With apologies to both the reader and our wonderful breeding ewes, we are sharing these days of the lambing season in a slide show.  We still have one straggler.  Hebe has not yet lambed, but here are the rest of the 2012 lambs. Each ewe and their lambs are very different… some ewes won’t eat for hours, others get up and eat between every contraction… really every birth has its own story… here are just a few…
Julie and Jill each had their second twin almost two hours after the first; Julie having her first at 10 p.m. and her second at 11:55 p.m., coming within 5 minutes of being our first ewe to have lambs born on two different days.
Rosey and Princess had their lambs right beside each other in the barn, each continuing to try to take the other’s lamb because that was the first one seen after that final push.
Athena’s second-born whose sack did not open at all, hit the ground fully enclosed and had to have it torn open; had taken a breath inside, had to be worked on for nearly an hour; but is doing great after spending days under the heat lamp.

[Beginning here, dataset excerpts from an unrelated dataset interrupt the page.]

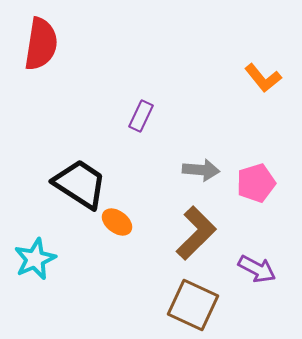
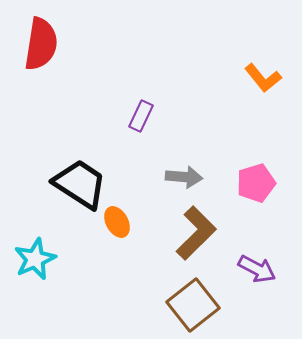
gray arrow: moved 17 px left, 7 px down
orange ellipse: rotated 24 degrees clockwise
brown square: rotated 27 degrees clockwise
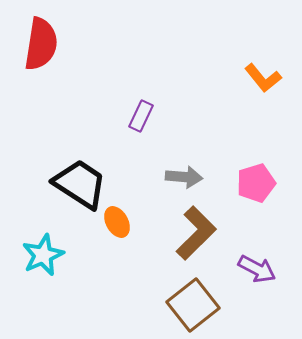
cyan star: moved 8 px right, 4 px up
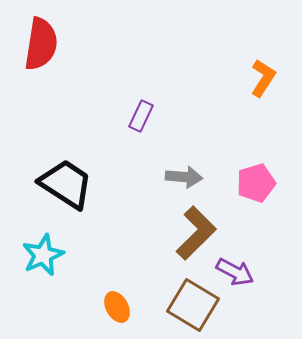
orange L-shape: rotated 108 degrees counterclockwise
black trapezoid: moved 14 px left
orange ellipse: moved 85 px down
purple arrow: moved 22 px left, 3 px down
brown square: rotated 21 degrees counterclockwise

Meara pushed out her first water bag at 12:30 a.m. but did not get her first twin pushed out until 5:15 a.m.; allowing the shepherdess to enjoy both the gigantic full moon and a beautiful foggy, pink dawn.  Her lambs were perhaps our most vigorous, loudly baaing before their back legs were fully pushed out.

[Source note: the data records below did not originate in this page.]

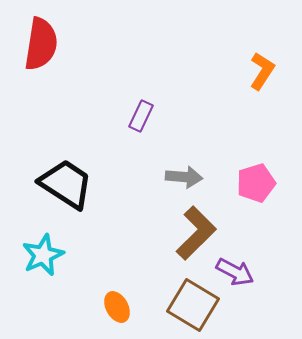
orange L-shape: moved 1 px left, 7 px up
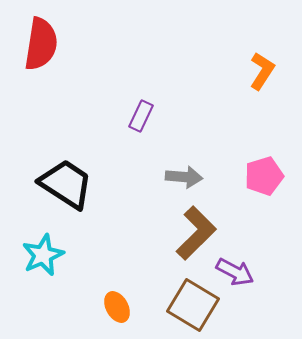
pink pentagon: moved 8 px right, 7 px up
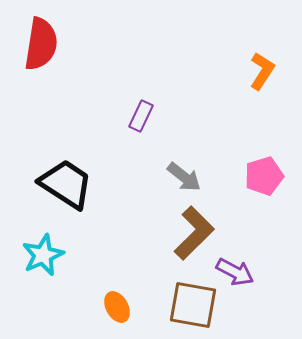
gray arrow: rotated 33 degrees clockwise
brown L-shape: moved 2 px left
brown square: rotated 21 degrees counterclockwise
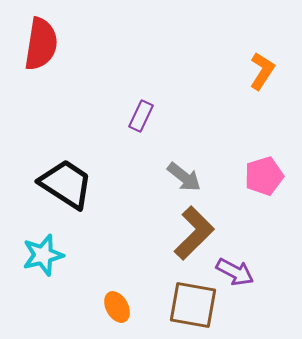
cyan star: rotated 9 degrees clockwise
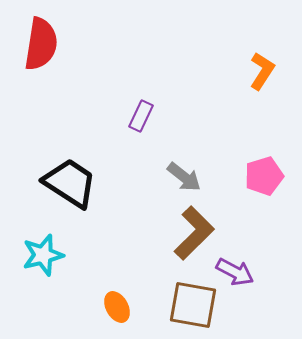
black trapezoid: moved 4 px right, 1 px up
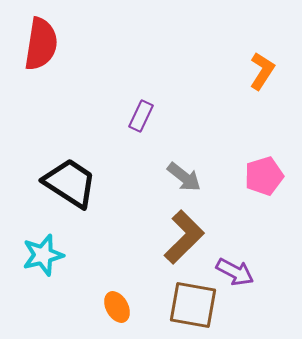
brown L-shape: moved 10 px left, 4 px down
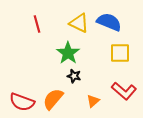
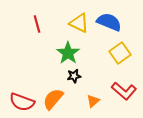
yellow square: rotated 35 degrees counterclockwise
black star: rotated 24 degrees counterclockwise
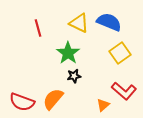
red line: moved 1 px right, 4 px down
orange triangle: moved 10 px right, 4 px down
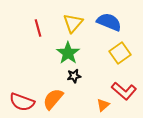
yellow triangle: moved 6 px left; rotated 45 degrees clockwise
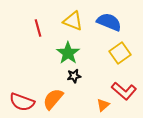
yellow triangle: moved 2 px up; rotated 50 degrees counterclockwise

Hera, our mother of several sets of twins and two sets of triplets, had a big, single ram this year; all the way at the bottom of the hill… again.

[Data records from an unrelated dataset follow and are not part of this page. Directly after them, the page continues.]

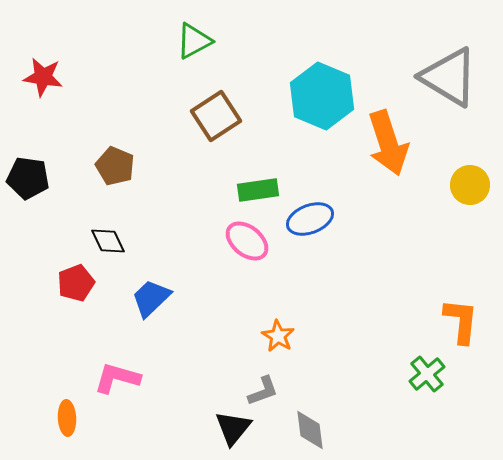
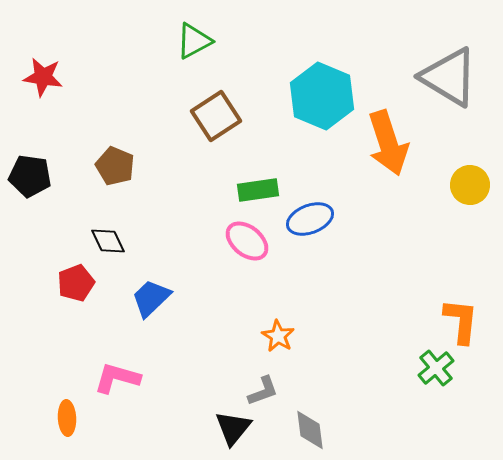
black pentagon: moved 2 px right, 2 px up
green cross: moved 9 px right, 6 px up
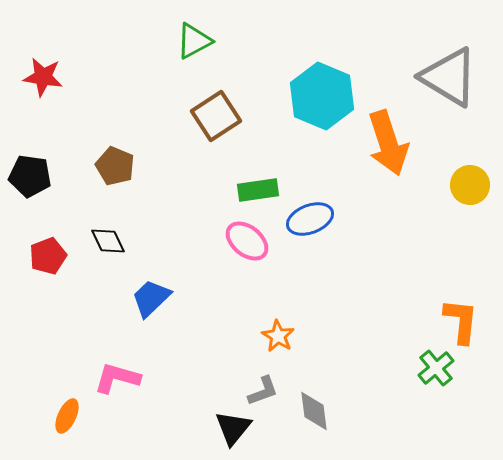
red pentagon: moved 28 px left, 27 px up
orange ellipse: moved 2 px up; rotated 28 degrees clockwise
gray diamond: moved 4 px right, 19 px up
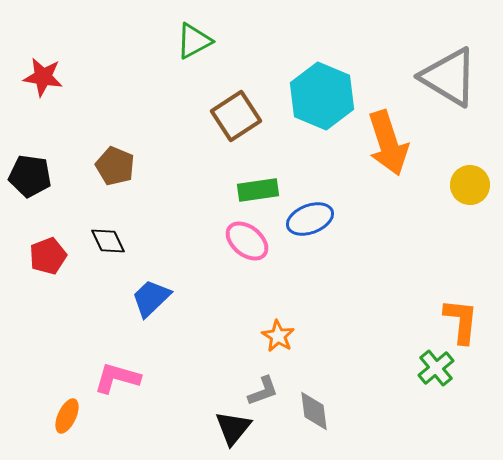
brown square: moved 20 px right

For the shepherdess/s, each birth is a miracle… when the lamb hits the ground, takes that first breath, lifts its little head and shakes it, then that first baa… oh my… sometimes we see it, sometimes we only hear it if the lambing field is really busy, but each time it is a tug at your heartstrings… a miracle.

Into the Woods

While we’re waiting for that first lamb… a woodland update 
~ the little stream that runs from our spring has slowed to a trickle… although hard to wish for with lambs on the way, we could really use some rain
~ the ferns’ fiddleheads are unfurling and providing a delicate, lacy green in the forest
~ the mayapples are opening their umbrella like leaves, popping up everywhere
~ the delicate little yellow wood violet is a wonderful surprise when stumbled upon tucked in between rocks or at the base of a tree
~ and the trilliums… trilliums. triliums. trilliums… they are beautiful this year… white or red, found in a clump of two or three… or covering a hillside

More…

We just can’t help sharing more… more spring blooms… more flowers… more blossoms.
The blueberry bushes are heavily laden with blooms in shades of white, pink and deep red.  The fruit trees just keep treating us with more beautiful blossoms.  Hopefully this week’s freezing cold temperatures and snow flurries will do nothing to harm what should be a bountiful crop of fruit this summer.